Он несомненно многое почерпнул из своих толстых книг, из французских романов и запрещенных политических брошюр, напечатанных в подпольных типографиях. Его не оставляли равнодушным и нередко полностью захватывали крайние политические настроения, в его юном сознании царила вдохновенная неразбериха.
Если бы его всерьез спросили, действительно ли он хочет изменения существующего строя, хочет ли он переворота, он, наверное, впал бы в замешательство. Он был честным юношей и вынужден был бы признать, что самому ему, выходцу из хорошей семьи, любимому племяннику знаменитого композитора, сетовать было не на что. Человеку свойственно только до определенной степени игнорировать собственные интересы. Владимир не был активным революционером, не принадлежал ни к какой организации. Тем не менее он находился под воздействием революционных идей, объединяющих в себе элементы нигилизма и анархизма с социалистическими элементами. Юноша верил в механический прогресс, определяемый верховной каузальностью, но желал его революционного ускорения, насильственной интенсификации. Это ускорение означало бы кровавую катастрофу, великий пожар, отмену и полное уничтожение существующего порядка — манящая и устрашающая перспектива, о которой не принято было задумываться. Новый строй занимал в сознании юноши значительно меньше места, чем блаженный хаотический беспорядок, то есть сама революция, которая ему предшествует.

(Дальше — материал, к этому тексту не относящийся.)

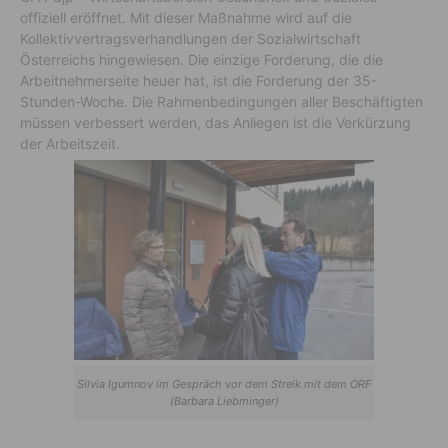
offiziell eröffnet. Mit dieser Maßnahme wird auf die
Kollektivvertragsverhandlungen der Sozialwirtschaft
Österreichs hingewiesen. Die einzige Forderung, die die
Arbeitnehmerseite heuer hat, ist die Forderung der 35-
Stunden-Woche. Die Rahmenbedingungen aller Beschäftigten
müssen verbessert werden, das Anliegen ist die Verkürzung
der Arbeitszeit.
Silvia Igumnov im Gespräch vor dem Streik mit dem ORF
(Barbara Liebminger)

В этом беспокойном, возбужденном сознании смешались старославянские представления с идеалами якобинцев, восторженный патриотизм смешался с интернационализмом, энтузиазм которого в основном принадлежал Франции. Его материализм, порожденный поверхностным чтением Маркса и Дарвина, страдал излишней склонностью к лирике, как и вся его спутанная, построенная на недопонятых терминах и пламенных чувствах болтовня. Юноша верил в то, что говорил, но это не мешало ему тут же забыть сказанное. Были дни и недели, когда он вместе с безобидными приятелями полностью предавался развлечениям и мелким удовольствиям повседневной жизни, совсем не думая об общественном строе и его будущем. Но были и часы, когда тоска лишала его последних надежд на более иль менее положительное решение индийского вопроса. Тогда тоскующему сердцу его казалось, что проклятие жизни может быть отвращено только ценой самой жизни, а никак не улучшением общественного строя. Тогда перед ним вставал вопрос: как жить после подобного открытия? «Почему мы делаем такие открытия и почему мы так сильно их переживаем? Наверное, новое поколение сильных людей, которому предстоит строить будущее, не будет этого осознавать и переживать. Но я принадлежу к проклятому классу и к потерянному поколению».
Однако и такие настроения быстро проходили. Они были так же мимолетны, как и порывы легкомыслия или бунтарства. Молодое сердце было открыто для всякого рода воздействий, оно откликалось на луч света, порыв ветра, звуки и запахи, поэтому настроение его утром было одним, днем уже совсем другим, а к вечеру оно снова менялось. При этом чувства его всегда были сиюминутными, глубокими и совершенно искренними.
Петр Ильич любил наблюдать эти переливы чувств, стремительный переход от возмущения к нежности, от нежности к тоске, от тоски к легкомыслию, как наблюдают игру красок на поверхности озера, над которым солнечный свет то и дело затмевают облака. Ему казались трогательными внутренние порывы юности, всплески чувств, беспечная радость и искренняя печаль, которым он был свидетелем, хотя тематика, занимавшая юношу, была ему чужда и даже в какой-то мере безразлична.
Петр Ильич наивно верил в «прогресс» как в вещь необходимую и важную, доверяя его другим и не особо им интересуясь. Когда Владимир заводил речь о деспотизме, о страшной несправедливости, Петр Ильич застенчиво возражал:
— Но ведь мы не в Средние века живем! Ни инквизиции, ни крепостного права уже не существует… — на что Владимир только смеялся:
— Ты не знаешь методов работы нашей тайной полиции, они ничуть не лучше инквизиции. И неизвестно, насколько беднота в наше время живет лучше рабов и крепостных!